Em 9 de junho de 2025, o primeiro-ministro do Reino Unido, Keir Starmer, recebeu em Downing Street o secretário-geral da OTAN, Mark Rutte, ex-primeiro-ministro da Holanda, para tratar de um tema hoje central na agenda euro-atlântica: o aumento dos gastos militares dos países membros da aliança. Oficialmente, o encontro visa “garantir que todos os aliados elevem seus orçamentos de defesa” de forma a enfrentar as ameaças que emergem tanto no campo convencional quanto no domínio cibernético, segundo porta-voz do governo britânico.
Cenário Global e Urgência do Tema
Desde a invasão russa à Ucrânia, em fevereiro de 2022, a OTAN vive um momento de tensão estratégica sem precedentes em três décadas. À sombra de campanhas híbridas de desinformação, ataques cibernéticos e movimentações militares na fronteira leste da aliança, governos aliados buscam reforçar tanto a dissuasão convencional quanto suas capacidades tecnológicas. O próprio secretário-geral Rutte já observou, em fevereiro de 2025, que “investir ainda mais em defesa é imperativo, pois, em um mundo mais perigoso, 2% do PIB não serão suficientes para nos manter seguros”.

## Material de origem
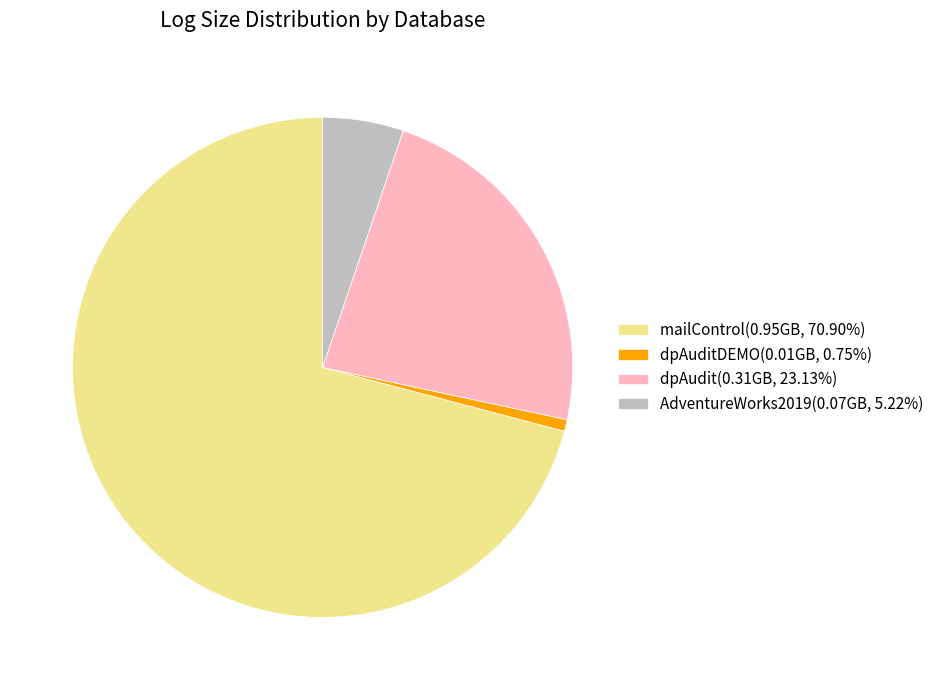

Does dpAudit(0.31GB, 23.13%) account for over 50% of the chart?

No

## Tarefa 1
Liste todas as datas mencionadas no trecho citado.
## Tarefa 2
Segundo o trecho citado, que cargo Mark Rutte já ocupou anteriormente?
O material tem origem em outra fonte.

## Resposta final 1
9 de junho de 2025; fevereiro de 2022; fevereiro de 2025.

## Resposta final 2
Primeiro-ministro da Holanda.